ARTICLE —
* * * *

Strongly agree with this. The current pagination is really only useful for limiting the number of tasks returned by GET /tasks
. For effective pagination in a GUI client it's not very helpful.
Perhaps we could look at the GA4GH pagination style guide that is currently being drafted up by TASC in repsonse to this issue: https://github.com/ga4gh/TASC/issues/29). It lists a couple of solutions and discusses pros and cons.
It'd be nice to see pagination where user can:
- Go forward and backward
- Jump to pages
Maybe setting up an extra cursor page_token_prev
and page_num
could be a good place to start. Also the API should allow users to fetch a specific page in that manner, so that user can just lets say jump to page 4 skipping all the middle pages. Apart from that total_results
and total_page_number
would also be essential, which would allow the user to directly jump to the last page.
@andrewyatz: Do you think these use cases are covered in the TASC pagination guide?

* * * *

DATA BLOCK —

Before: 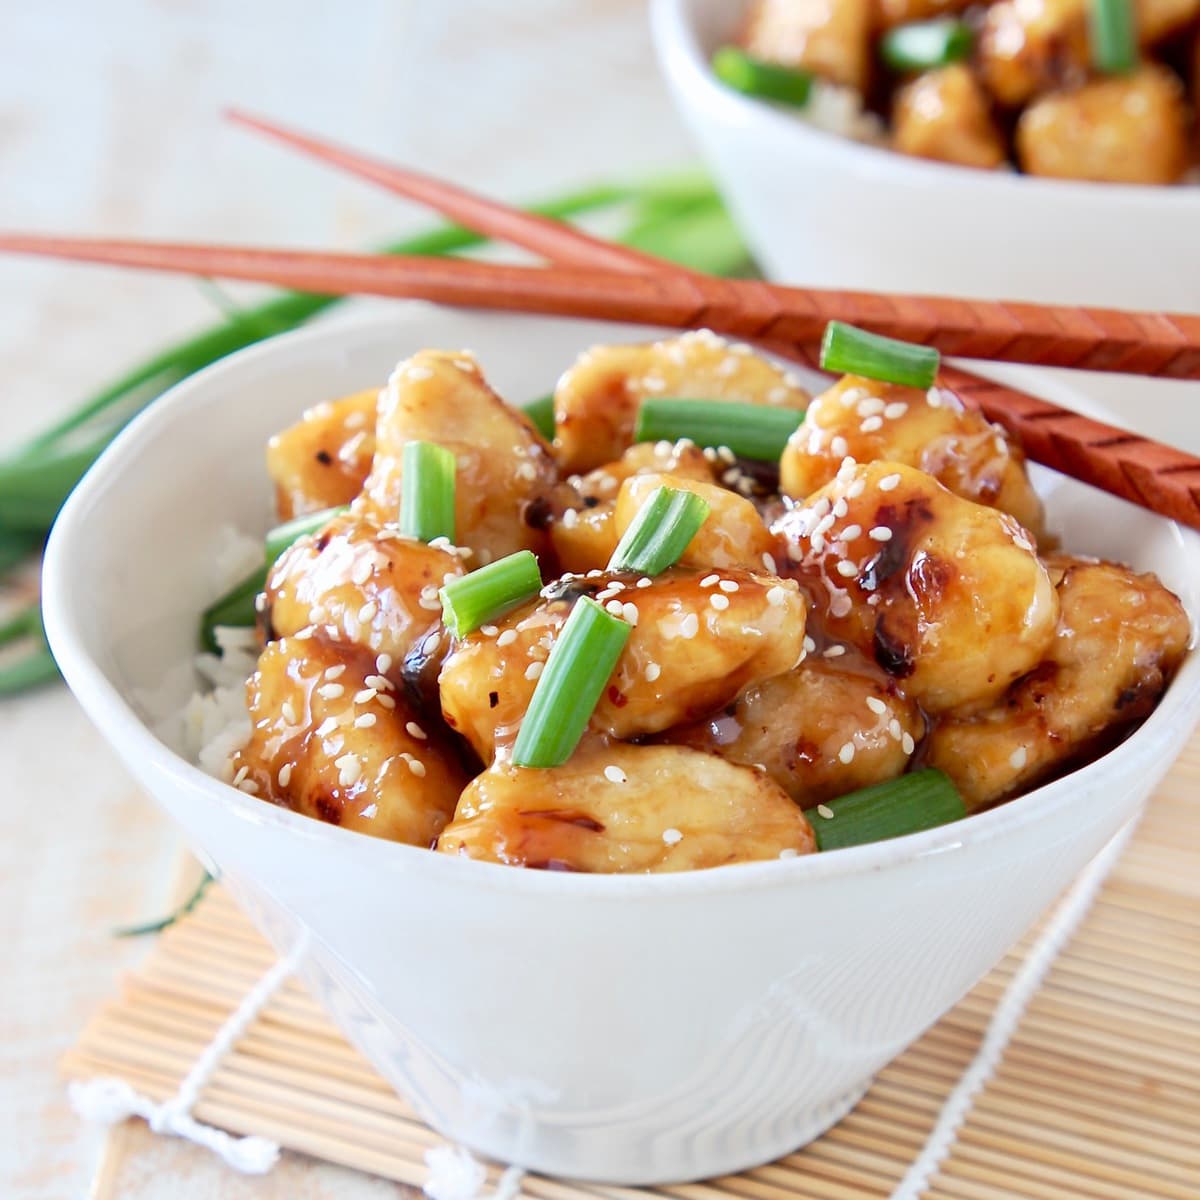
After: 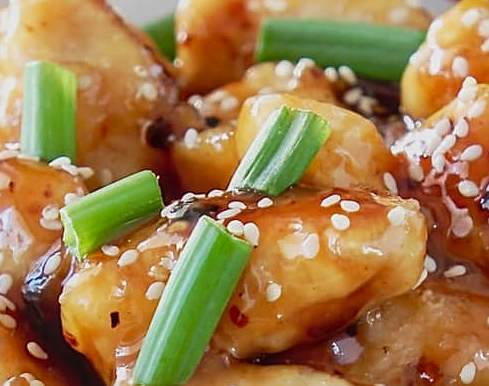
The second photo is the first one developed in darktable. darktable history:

* * * *

REQUEST —
In the pagination comment, which two fields are named as essential for letting users jump straight to the last page?

ANSWER TO THIS PROBLEM —
total_results and total_page_number